When Sprint bought the Nextel network, it also bought the company’s iDEN network, which was originally used for push-to-talk services over mobile. However, the spectrum used in that network happens to fall in the 800MHz realm – which is prime real estate for serving high-speed LTE data. While all four of the carriers brag about their 4G LTE speeds, in reality network congestion has become a serious problem for users in major cities (dense populations). While frequencies for mobile usage range from 700 to 1600MHz and beyond, those that fall around 700 to 800MHz offer far better performance in congested areas. This frequency, which became available for use in 2013, is what Sprint has been using as part of its new Spark network for high speeds in major metropolitan areas.

When you put together all of its spectrum offerings, Sprint has some of the largest holdings of spectrum in the industry, especially for high-speed LTE. This major holding is a key reason regulators were afraid of a merger with T-Mobile, which would give one carrier far too much spectrum control. Sprint needs to find a way to best use its valuable spectrum, especially as congestion continues to plague all four of the major carriers.

Related: FCC Chairman Tom Wheeler is relieved Sprint and T-Mobile aren’t merging

Focus on your brand, not MVNOs

Speaking of congestion, despite having so much network bandwidth, any regular user of Sprint’s network has likely seen a lot of network slowdowns. So what’s eating up all the bandwidth on Sprint’s big network? Mobile Virtual Network Operators. You may not know the term, but you’ve probably heard of Virgin Mobile, Ting, Boost Mobile, and other smaller carriers. These services (and many others) use Sprint’s network.

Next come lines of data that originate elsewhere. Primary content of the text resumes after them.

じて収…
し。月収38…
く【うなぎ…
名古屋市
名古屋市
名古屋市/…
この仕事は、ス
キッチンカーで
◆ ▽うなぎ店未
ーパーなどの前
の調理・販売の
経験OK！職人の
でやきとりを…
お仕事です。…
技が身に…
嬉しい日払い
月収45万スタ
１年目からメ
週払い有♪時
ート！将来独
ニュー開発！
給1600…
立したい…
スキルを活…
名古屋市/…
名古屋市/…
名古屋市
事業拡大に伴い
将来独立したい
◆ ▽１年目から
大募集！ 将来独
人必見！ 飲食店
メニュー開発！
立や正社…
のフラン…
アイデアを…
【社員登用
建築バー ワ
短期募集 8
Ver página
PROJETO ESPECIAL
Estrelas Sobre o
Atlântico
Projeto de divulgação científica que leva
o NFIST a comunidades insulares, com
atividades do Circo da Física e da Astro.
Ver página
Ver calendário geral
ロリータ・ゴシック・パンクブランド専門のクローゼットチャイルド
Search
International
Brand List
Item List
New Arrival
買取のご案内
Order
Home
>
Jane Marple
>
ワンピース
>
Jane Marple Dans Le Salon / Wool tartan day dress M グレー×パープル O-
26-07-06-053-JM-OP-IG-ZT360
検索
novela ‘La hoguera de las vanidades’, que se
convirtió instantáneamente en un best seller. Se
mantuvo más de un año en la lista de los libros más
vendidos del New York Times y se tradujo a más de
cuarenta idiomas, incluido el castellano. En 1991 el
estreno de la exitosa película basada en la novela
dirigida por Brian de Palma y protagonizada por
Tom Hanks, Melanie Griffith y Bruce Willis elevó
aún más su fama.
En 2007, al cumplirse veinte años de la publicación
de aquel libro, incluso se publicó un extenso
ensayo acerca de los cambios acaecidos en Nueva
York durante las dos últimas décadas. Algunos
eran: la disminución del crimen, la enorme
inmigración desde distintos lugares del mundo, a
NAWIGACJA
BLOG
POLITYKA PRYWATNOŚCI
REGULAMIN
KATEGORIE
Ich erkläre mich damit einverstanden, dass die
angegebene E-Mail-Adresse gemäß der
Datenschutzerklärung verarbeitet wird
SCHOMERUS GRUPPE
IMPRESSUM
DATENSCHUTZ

Almost a decade later, the Nextel buyout could be Sprint’s silver bullet.

All the bandwidth Sprint gives to other companies is a serious drain. These companies sell services that use Sprint’s network to carry them, even though they have entirely different names, brands, and pricing structures.

Sprint caters to more MVNOs than any other carrier. Of the 140-plus MVNOs in the United States, Sprint is the primary service provider for more than half, including the big ones like Republic Wireless, Straight Talk, and Virgin Mobile USA (which Sprint now owns.) These MVNOs do pay for the services they use on Sprint’s network, but eat away at network availability for Sprint customers during peak hours.

There’s technically nothing wrong with Sprint supplying MVNOs with its excess bandwidth, especially since it helps guarantee income for Sprint. But when your network is hurting, it might be smart to consolidate your holdings. Sprint may have some of the most diverse spectrum, but with all of its MVNOs and a weakened brand, it’s hurting itself more than helping. If Sprint plans to compete against T-Mobile, Verizon, and AT&T, it needs to ensure bandwidth is available for Sprint customers, which may require sacrificing MVNO agreements.

Out-innovate the Uncarrier

It isn’t hard to be the Uncarrier. There’s no American Idol vote and T-Mobile didn’t win its title as Uncarrier either, it just started acting like one. There’s nothing stopping Sprint, just like every other major carrier, from trying to out-innovate even T-Mobile’s own Uncarrier ways. After all, T-Mobile may be claiming it wants to change the industry, but in reality it’s also trying to just win over customers.

Related: Is T-Mobile really the “Uncarrier” or is it just a marketing gimmick?

For Sprint to win customers and turn itself around, it needs to think three moves ahead, just like T-Mobile. At its Uncarrier 5.0/6.0 event back in June, T-Mobile already bragged about its plans for Uncarrier version 7.0 in the coming months. Sprint needs to plan its own ways to entice customers. It can’t compete trying to act like AT&T or Verizon.

This could all be a new beginning for the carrier from Overland Park, Kansas, or its death knell. There’s nothing stopping Sprint from doing any one of these things to help get itself back in the race.